Best classic I can't believe I never read: The Hobbit, by J.R.R. Tolkien. This little book caught me by surprise--so much more linear, and yet more whimsical, than Tolkien's hefty trilogy. I can't believe I missed it as a child, but am ever-so-glad I got to it before the movie made a muddle of the simple story.

Best classic I *defeated* this year: Anna Karenina, by Leo Tolstoy. Yep, I think "defeated" is about as good a word as I can use for Anna Karenina--but that's not to say I didn't like it. In fact, despite my initial hesitations, I found it to be accessible, relevant, and entertaining. And the movie was luscious eye candy, to boot.

Best re-read classic: The Old Man and the Sea, by Ernest Hemingway. I read this as part of my 26-by-26 list, and gleaned so much more from it as a pseudo-adult (if I'm not yet 26, I refuse to consider myself an adult) than I did as a 13-year-old. 

GENRE FICTION

Best bestseller: Gone Girl, by Gillian Flynn. This one's on a lot of lists, which, I'll admit, generally makes me hesitant to read a book. But Flynn's story is whip-smart and ceaseless in its twists and turns, and a chilling pleasure to read.

Best mystery: The Likeness, by Tana French. My first Tana French, and I'm hooked. Though I read this out of order (not realizing that In the Woods comes first), I'll be going back to fill in my reading of this series, and look forward to more from French.

NONFICTION

Best feminism: Why Have Kids?, by Jessica Valenti. Though I enjoyed Caitlin Moran's How to Be a Woman, Valenti's work was so smart, so to-the-point, and so head-spinningly-eye-opening that it easily tops the favorite of the nonfiction books I read this year. I'm looking for more suggestions in this vein, so feel free to share!

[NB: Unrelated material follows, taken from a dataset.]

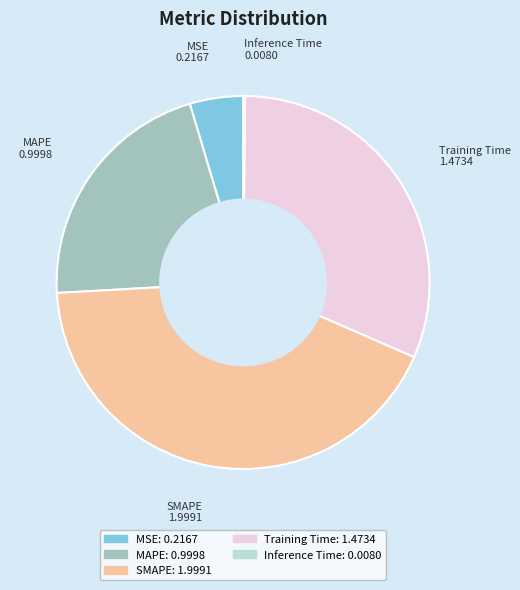

Is the sum of MAPE and MSE greater than half?

No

Best history: Island of Vice, by Richard Zacks. This history of Roosevelt's short tenure as police commissioner in New York City is detailed and well-researched, but never dry or dull.

Best biography: The Black Count, by Tom Reiss. Alexandre Dumas' father (yes, that Alexandre Dumas) lived a life so fantastical that it is hard to believe it is real--but it is, and Reiss captures every bit of it in this stunning biography.